Available data:
--

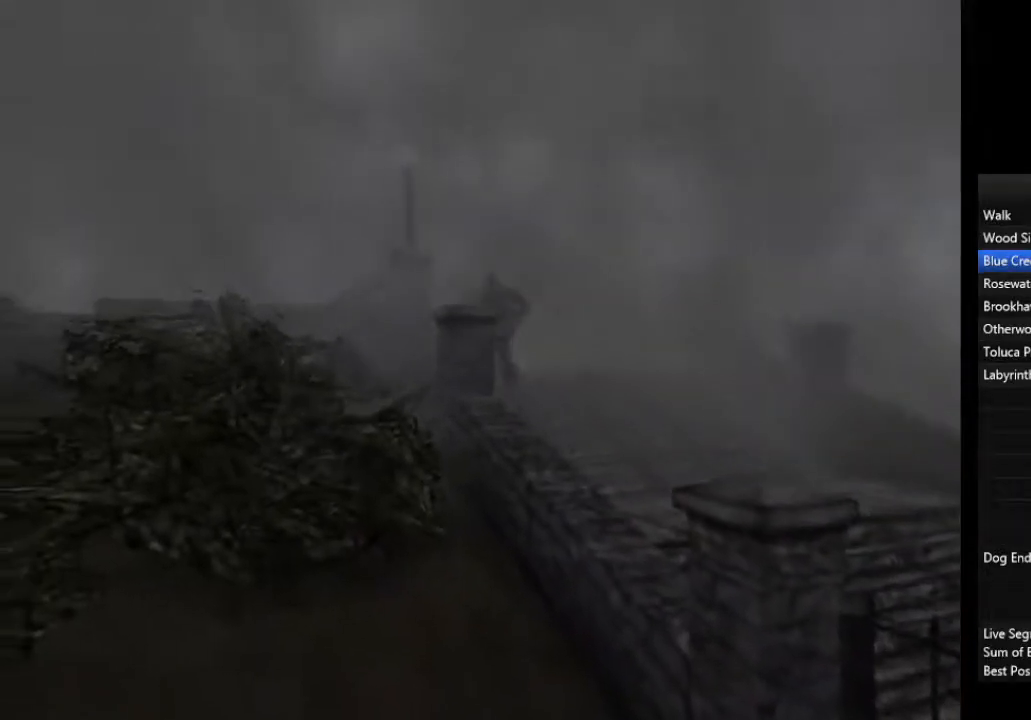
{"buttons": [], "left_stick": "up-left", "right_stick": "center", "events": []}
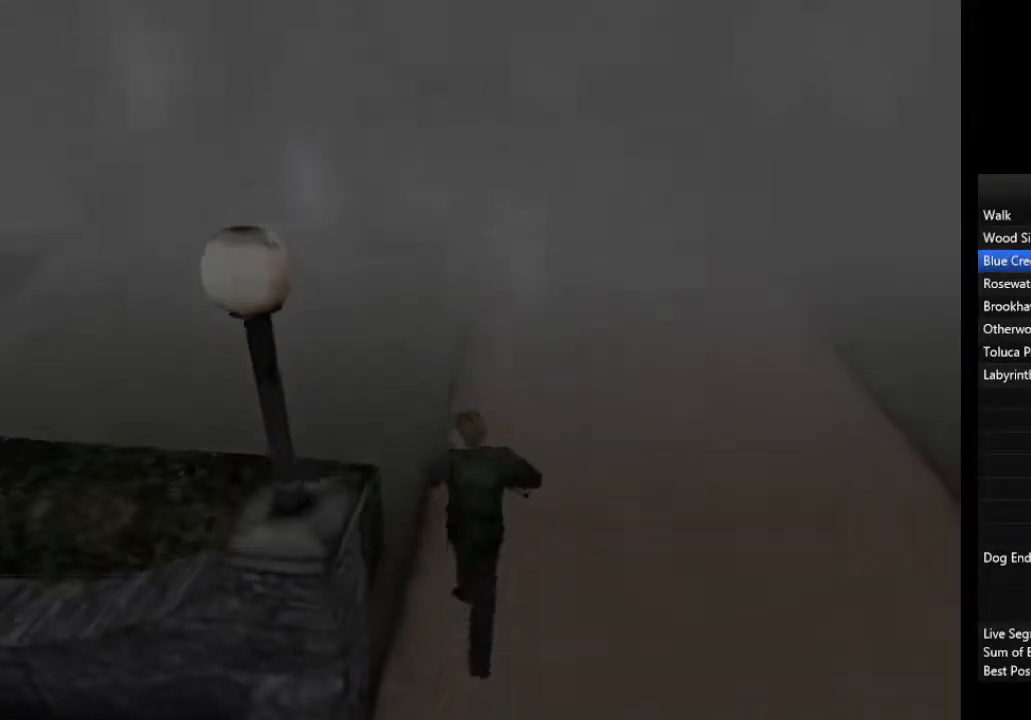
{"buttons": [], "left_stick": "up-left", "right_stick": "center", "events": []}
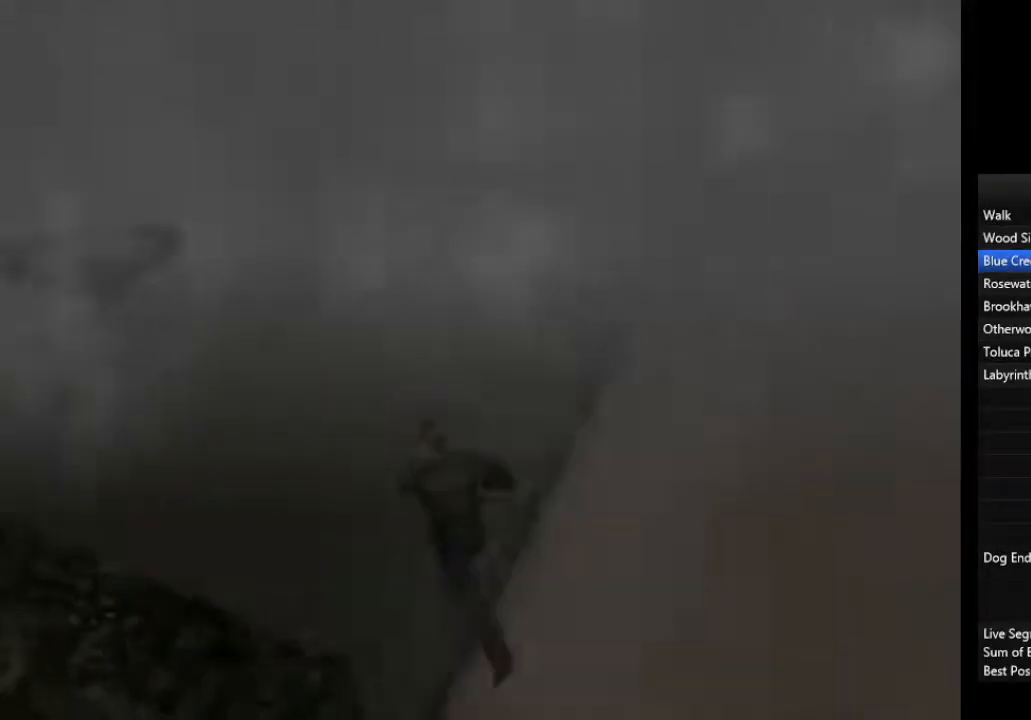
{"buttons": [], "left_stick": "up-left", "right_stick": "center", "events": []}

--

Would you set down each line of the data exactly, with no images included?

{"buttons": [], "left_stick": "up-left", "right_stick": "center", "events": []}
{"buttons": [], "left_stick": "up-left", "right_stick": "center", "events": []}
{"buttons": [], "left_stick": "up-left", "right_stick": "center", "events": []}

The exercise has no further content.